The counterculture clearly began in Chicago in 1933 and was in full swing through much of the 1950s. Or at least that is the impression that a look at Slim Brundage’s College of Complexes gives. An underground cultural space; a weekly series of lectures, performances, and happenings; or perhaps simply a bar, the college’s early 1953 motto was “The Playground for People who Think” and with its promise of “No Homework – No Credits / No Sleeping in Class” it managed to draw together college professors and youth, political radicals and nudists, proletarians and beatniks. Growing out of Chicago’s hobohemia around the Dill Pickle Club which closed in 1932, the College of Complexes first appeared in the depths of the depression “in the middle of the Bank Moratorium of 1933.” Hardly an auspicious beginning, it only “lasted three months then” according to a press release from 1983 (in the Jack Conroy papers). The College began its sustained run in 1951, building in part out of the radical, proletarian, and African-American connections of novelist Jack Conroy, who loaned the college his mailing list and was the first speaker at the forum.

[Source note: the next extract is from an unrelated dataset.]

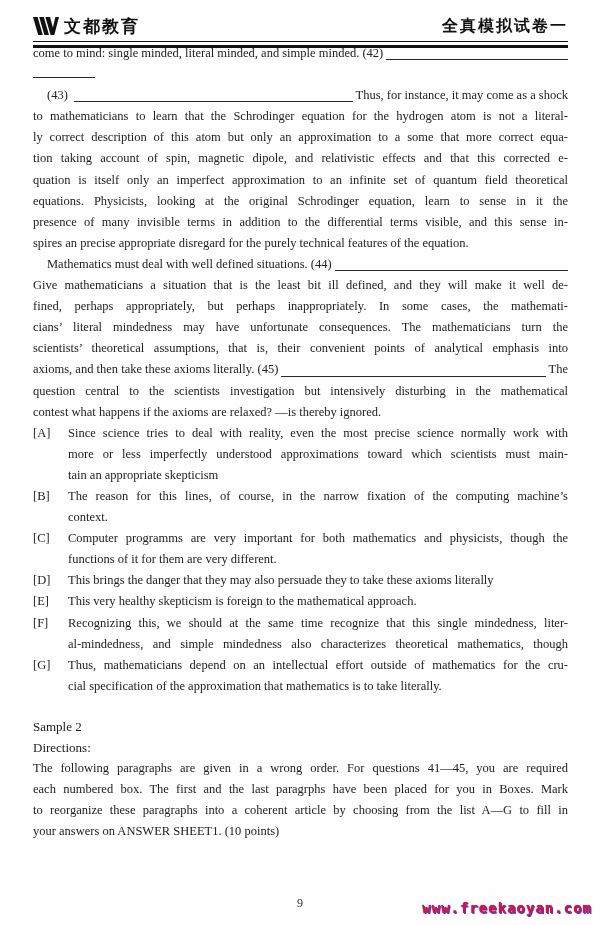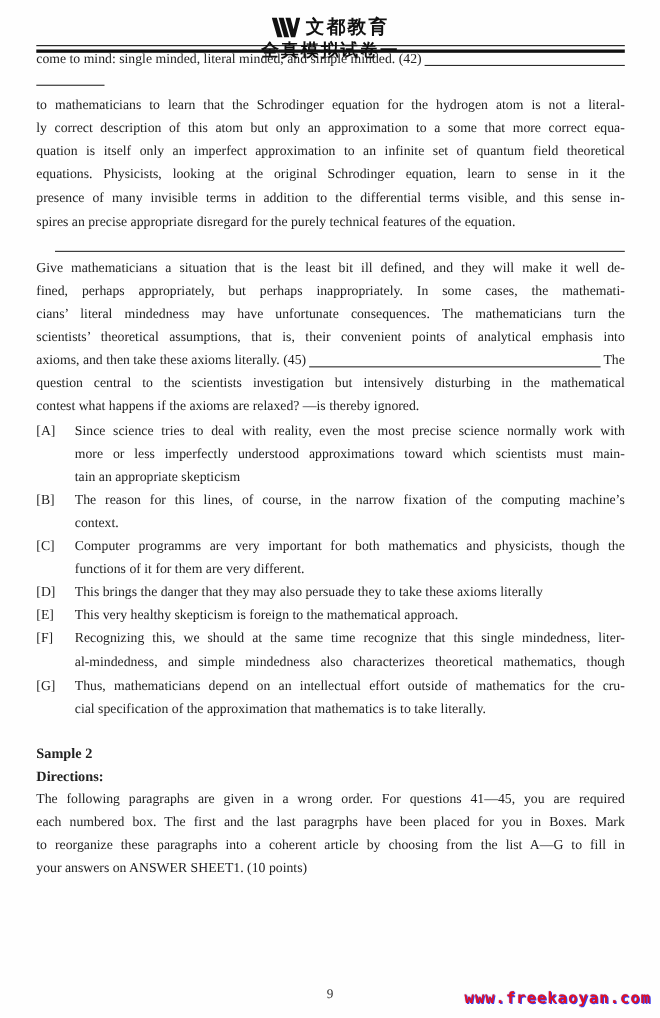"文都教育" .header { flex-direction: column -> none }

A glance at the monthly “Curriculum” for the college gives a sense of many of the currents running beneath the placid façade of the fifties. The May 1953 first issue, a single 8.5 by 11 inch sheet printed as a folded newsletter with lively typography, includes young writers, jazz, pacifism, emerging anti-colonial movements, book review nights, and quiz programs promising a “Bottle and Pennants for Winners”. Evenings proclaimed titles like “When will Ike stop the Wars as Per Promises?”; “The Male Hormone”; “Young writers will read excerps [sic.] from their mss. Primitive drums, folk song festival, progressive jazz, opera workshop, experimental poetry, Charles Wiltfong playing his own composition”; “Why are the African Mau Mau Killing Europeans?”. This presents an alternative educational space, an eclectic forum that kept alive several apparently disparate strands that sprang back into national prominence with the New Left in the following decades.

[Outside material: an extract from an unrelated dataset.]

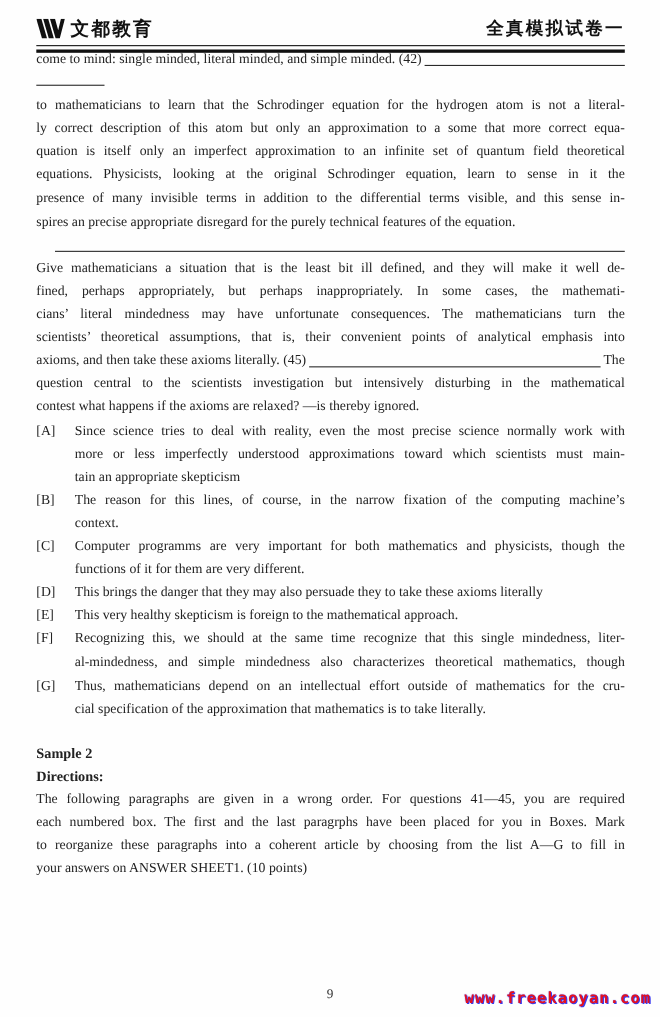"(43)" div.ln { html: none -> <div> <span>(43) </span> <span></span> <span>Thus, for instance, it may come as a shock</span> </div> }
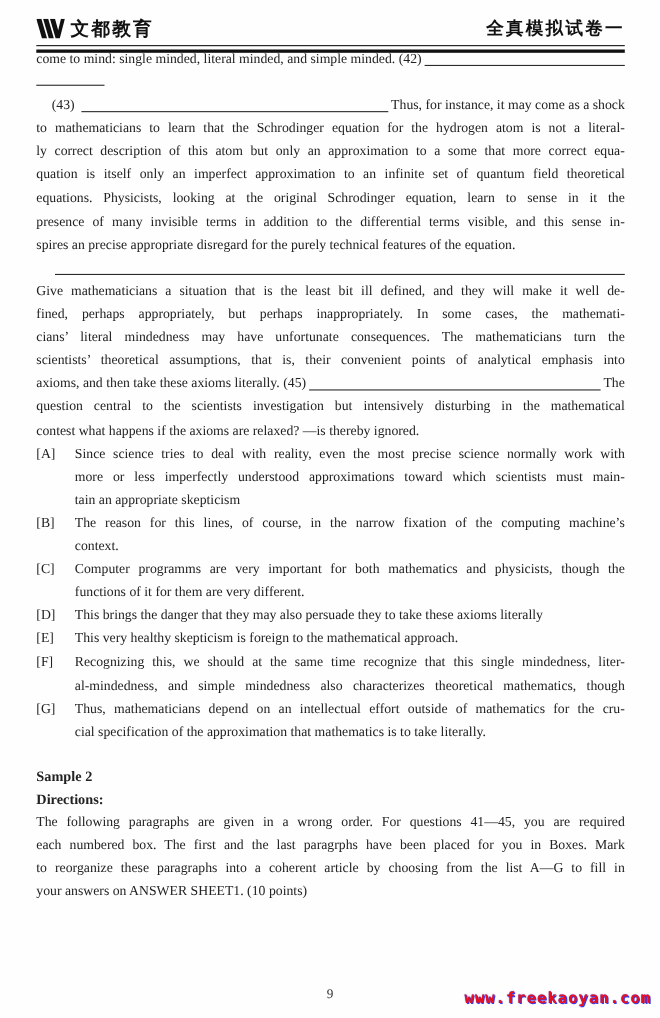"tion taking account of spin," div.ln { html: none -> <div>tion taking account of spin, magnetic dipole, and relativistic effects and that this corrected e-</div> }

Despite Brundage’s crusty “Janitors’ Notes” detailing the difficulties of keeping the enterprise going and repeatedly offering to sell the whole thing off, the College was surprisingly durable, opening a New York City branch in Greenwich village in 1957 before closing under controversy in 1961. Dodging creditors, the College reopened briefly as The Culture Vulture from 1961-62 and then again as a café in the mid 60s. Abandoning brick-and-mortar obligations, the College of Complexes became a roving speakers series that continues celebrating free speech once a week in Chicago to this day.